Write out the lines below word for word, in the same order. Leave the pictures out of your answer.

'''

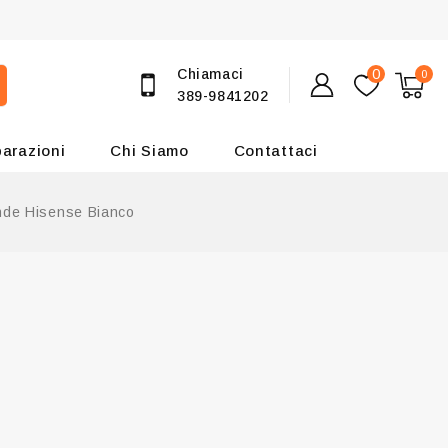
Chiamaci
0
0
389-9841202
parazioni
Chi Siamo
Contattaci
nde Hisense Bianco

'''

_SOLUTION TO THE PROBLEM_.
Chiamaci
0
0
389-9841202
parazioni
Chi Siamo
Contattaci
nde Hisense Bianco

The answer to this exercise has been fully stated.